Speaker
Description
Detailed detector simulation is the major consumer of CPU resources at LHCb, having used more than 80% of the total computing budget during Run 2 of the Large Hadron Collider at CERN. As data is collected by the upgraded LHCb detector during Run 3 of the LHC, larger requests for simulated data samples are necessary, and will far exceed the pledged resources of the experiment, even with existing fast simulation options. An evolution of technologies and techniques to produce simulated samples is mandatory to meet the upcoming needs of analysis to interpret signal versus background and measure efficiencies. In this context, we propose Lamarr, a Gaudi-based framework designed to offer to LHCb the fastest solution for simulations.

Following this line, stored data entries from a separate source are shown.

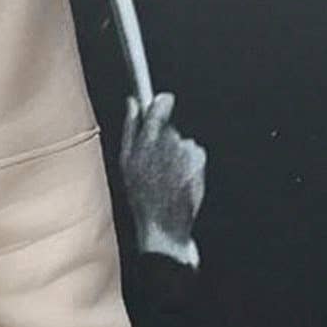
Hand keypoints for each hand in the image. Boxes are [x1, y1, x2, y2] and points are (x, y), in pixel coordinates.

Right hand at [120, 91, 205, 267]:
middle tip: (155, 161)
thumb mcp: (126, 163)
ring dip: (176, 153)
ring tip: (167, 175)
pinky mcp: (199, 160)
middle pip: (170, 126)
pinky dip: (188, 163)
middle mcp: (169, 144)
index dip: (160, 102)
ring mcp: (186, 151)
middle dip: (164, 138)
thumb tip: (133, 103)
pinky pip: (194, 152)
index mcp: (146, 142)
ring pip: (182, 141)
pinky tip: (179, 178)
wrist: (165, 225)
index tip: (159, 102)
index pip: (160, 105)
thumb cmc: (143, 197)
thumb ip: (130, 129)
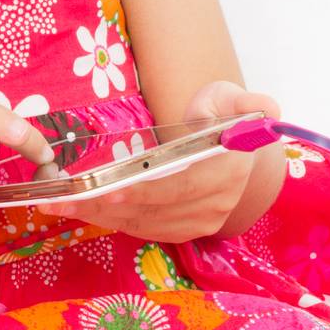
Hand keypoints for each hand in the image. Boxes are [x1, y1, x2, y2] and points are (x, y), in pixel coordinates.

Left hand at [42, 80, 281, 243]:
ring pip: (145, 224)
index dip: (144, 191)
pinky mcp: (186, 229)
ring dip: (101, 218)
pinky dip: (113, 222)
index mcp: (229, 171)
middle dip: (105, 207)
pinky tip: (84, 212)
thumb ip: (248, 102)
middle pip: (155, 210)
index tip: (107, 190)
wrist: (230, 146)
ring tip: (62, 206)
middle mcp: (218, 203)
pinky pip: (146, 230)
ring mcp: (203, 221)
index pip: (181, 186)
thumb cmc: (222, 116)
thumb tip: (267, 109)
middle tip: (64, 200)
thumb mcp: (231, 98)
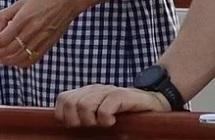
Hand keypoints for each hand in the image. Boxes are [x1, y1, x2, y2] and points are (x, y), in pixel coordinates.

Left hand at [0, 0, 77, 66]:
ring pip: (18, 58)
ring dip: (7, 61)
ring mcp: (40, 39)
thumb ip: (5, 15)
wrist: (66, 1)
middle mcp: (31, 30)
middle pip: (8, 51)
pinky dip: (20, 63)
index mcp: (23, 18)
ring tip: (2, 57)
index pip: (2, 39)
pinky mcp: (47, 45)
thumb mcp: (21, 2)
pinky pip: (31, 60)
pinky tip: (16, 60)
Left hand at [55, 85, 169, 126]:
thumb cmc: (123, 112)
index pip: (63, 99)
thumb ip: (82, 112)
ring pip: (85, 105)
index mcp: (87, 92)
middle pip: (71, 103)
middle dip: (77, 120)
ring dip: (92, 120)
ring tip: (103, 123)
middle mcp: (96, 89)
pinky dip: (106, 119)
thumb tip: (62, 122)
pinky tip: (113, 122)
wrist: (151, 102)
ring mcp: (109, 90)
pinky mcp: (123, 95)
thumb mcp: (99, 111)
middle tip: (92, 125)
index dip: (64, 115)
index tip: (78, 125)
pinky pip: (106, 107)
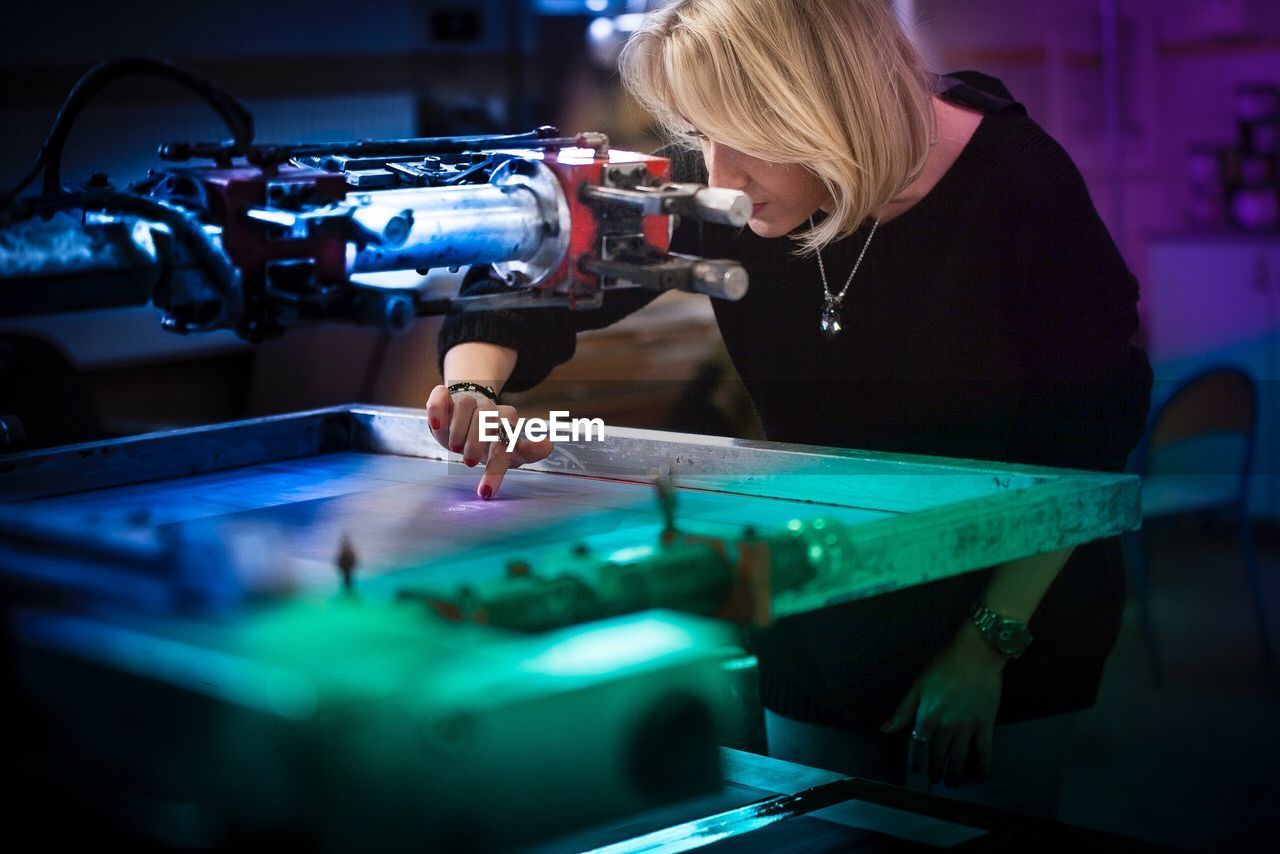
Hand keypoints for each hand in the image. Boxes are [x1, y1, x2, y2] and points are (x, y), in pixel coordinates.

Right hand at [425, 384, 552, 499]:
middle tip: (468, 461)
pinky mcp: (445, 398)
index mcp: (507, 422)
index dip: (496, 467)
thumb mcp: (509, 452)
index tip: (485, 492)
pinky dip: (437, 409)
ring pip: (466, 405)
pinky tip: (436, 424)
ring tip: (456, 448)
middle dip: (476, 443)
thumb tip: (549, 444)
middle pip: (486, 418)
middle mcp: (487, 409)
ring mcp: (466, 402)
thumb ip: (527, 451)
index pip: (507, 440)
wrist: (465, 421)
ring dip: (459, 430)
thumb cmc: (490, 442)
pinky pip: (440, 395)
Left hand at [881, 626, 1005, 787]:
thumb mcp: (918, 685)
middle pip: (939, 754)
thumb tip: (886, 729)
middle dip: (935, 770)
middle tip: (935, 781)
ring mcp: (967, 728)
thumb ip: (903, 710)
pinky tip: (980, 777)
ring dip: (954, 773)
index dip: (916, 760)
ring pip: (959, 757)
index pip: (918, 745)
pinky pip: (984, 751)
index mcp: (927, 717)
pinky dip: (982, 766)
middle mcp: (946, 727)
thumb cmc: (944, 666)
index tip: (915, 771)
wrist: (975, 656)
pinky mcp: (985, 725)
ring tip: (952, 784)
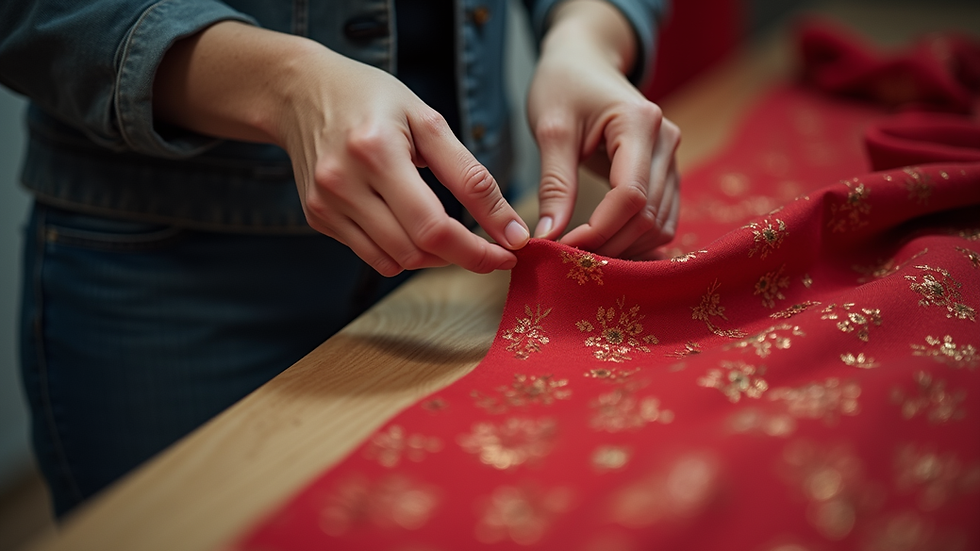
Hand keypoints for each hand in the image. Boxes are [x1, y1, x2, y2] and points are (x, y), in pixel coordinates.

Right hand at [154, 22, 528, 275]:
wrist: (300, 92)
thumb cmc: (371, 99)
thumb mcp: (427, 121)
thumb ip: (470, 176)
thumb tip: (509, 227)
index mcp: (376, 151)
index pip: (434, 225)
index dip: (476, 250)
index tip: (507, 254)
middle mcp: (344, 183)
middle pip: (416, 249)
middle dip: (460, 255)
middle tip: (486, 247)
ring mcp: (325, 205)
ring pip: (395, 261)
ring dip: (432, 257)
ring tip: (450, 233)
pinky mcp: (317, 217)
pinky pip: (372, 255)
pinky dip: (402, 251)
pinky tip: (410, 226)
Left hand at [527, 1, 680, 259]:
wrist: (584, 62)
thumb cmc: (564, 86)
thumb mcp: (551, 129)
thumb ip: (554, 183)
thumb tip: (548, 237)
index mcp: (640, 123)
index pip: (629, 196)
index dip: (598, 231)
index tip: (560, 248)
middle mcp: (667, 142)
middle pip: (647, 216)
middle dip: (608, 246)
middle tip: (566, 261)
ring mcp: (672, 159)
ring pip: (659, 226)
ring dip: (623, 250)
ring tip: (581, 257)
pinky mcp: (667, 175)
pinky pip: (660, 221)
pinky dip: (635, 242)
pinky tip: (604, 249)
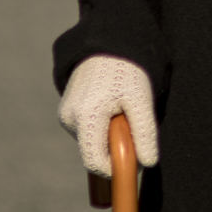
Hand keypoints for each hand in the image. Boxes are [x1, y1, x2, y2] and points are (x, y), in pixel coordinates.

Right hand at [58, 56, 158, 175]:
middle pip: (92, 153)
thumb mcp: (141, 99)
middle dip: (112, 149)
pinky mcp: (66, 111)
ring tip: (119, 109)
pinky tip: (109, 106)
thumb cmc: (126, 70)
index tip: (134, 161)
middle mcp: (68, 118)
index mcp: (85, 116)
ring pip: (89, 142)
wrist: (107, 43)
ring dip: (107, 136)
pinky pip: (85, 131)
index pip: (94, 161)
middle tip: (130, 125)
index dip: (114, 168)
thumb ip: (144, 132)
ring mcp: (64, 114)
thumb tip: (147, 163)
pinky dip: (100, 127)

Lamarr consists of a pipeline of modules parametrizing both the detector response and the reconstruction algorithms of the LHCb experiment. Most of the parameterizations are made of Deep Generative Models and Gradient Boosted Decision Trees trained on simulated samples or alternatively, where possible, on real data. Embedding Lamarr in the general LHCb Gauss Simulation framework allows combining its execution with any of the available generators in a seamless way.
Lamarr has been validated by comparing key reconstructed quantities with Detailed Simulation. Good agreement of the simulated distributions is obtained with two-order-of-magnitude speed-up of the simulation phase.